* **What you will do**
In the forum replies below, why does the commenter who first joined in 2007 say they stuck around after coming back? Answer in one to three sentences.

* **Exercise passage**
==============================

It's hard to find simpaticos. Blogging can be very cathartic. I stay in my pink clubhouse and prattle on. I like to read other posts, but don't respond much. Maybe I'm shy:) You can also take a hiatus. There is no obligation to blog. What might happen, tho, is you might be itching to write again. The writing process, itself, is seductive. Seeing your blog with all the perfectly, neat letters. Getting gold. Perusing the shoppes. Well, some mini peppers are calling! Good night! |
I'm sorry you aren't feeling mene
I'm on my cellie so reading your whole post right now is challenging but I wanted to let you know everyone feels awkward sometimes When I first joined in 2007 I felt very unwelcome so I left for like 3 years I got an email about the summertime boardwalk promenade event some jelly and I tried to login and finally successfully remembered my password and had a really great time at the event it was busy and I was sort of invisible and nobody really made me feel unwelcome in fact Sato and no mo made me feel really welcome and a few other of the members make me feel like I've always been here so I stuck around and I'm really happy I did so I hope you give it a chance and maybe pop back in now and again and maybe eventually down the road you'll feel welcome I haven't been around much lately or I would be bugging you all the time and hoping you feel like you said in because everybody does it in one way or another and who knows you might be the one person who help somebody else then okay so I use the audio post for this so please forgive any awful typos |
I agree with you in that Menewsha is huge, but it isn't unmanageable. There's got to more than us three old Mobion friends that you befriend while here. Anyway, you're probably just in a bad mood because of something or other. My father once told me that to make friends, show yourself friendly. Have you tried commenting on the threads of others? This can be good way of getting noticed. You can't resist being here. See you soon.
|
What arguementive? I ain't seen it.

==============================

* **The data**

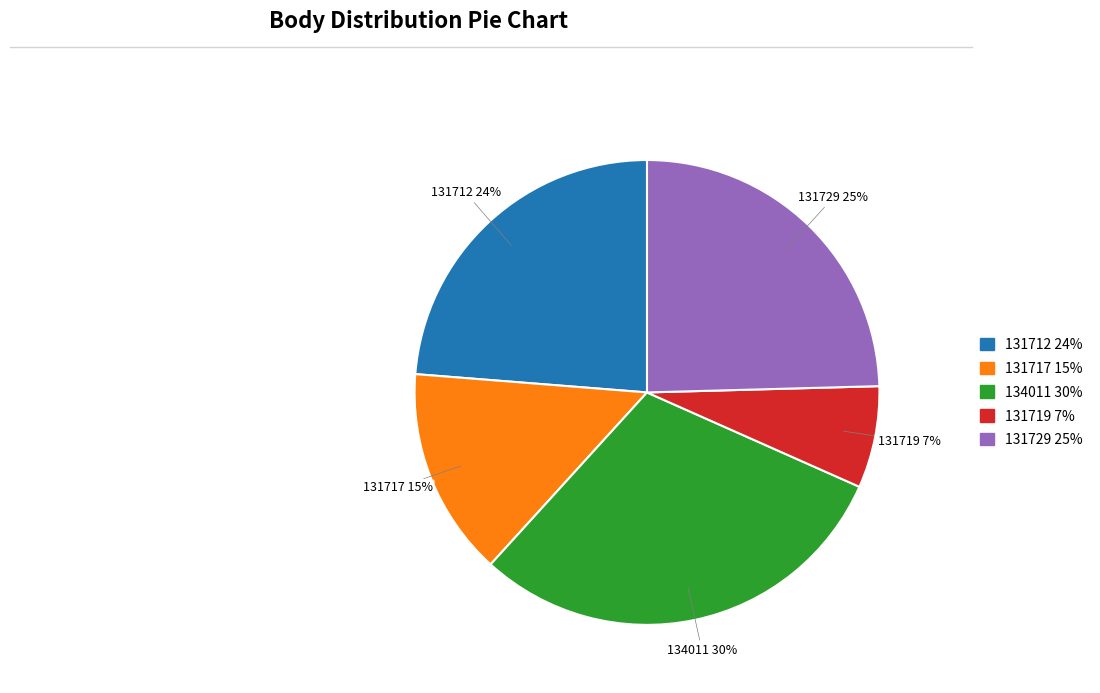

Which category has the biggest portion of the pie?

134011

==============================

* **Output of the exercise**
After returning for the summertime boardwalk promenade event, they had a really great time, and nobody made them feel unwelcome. Sato and no mo, along with a few other members, made them feel really welcome, so they stayed.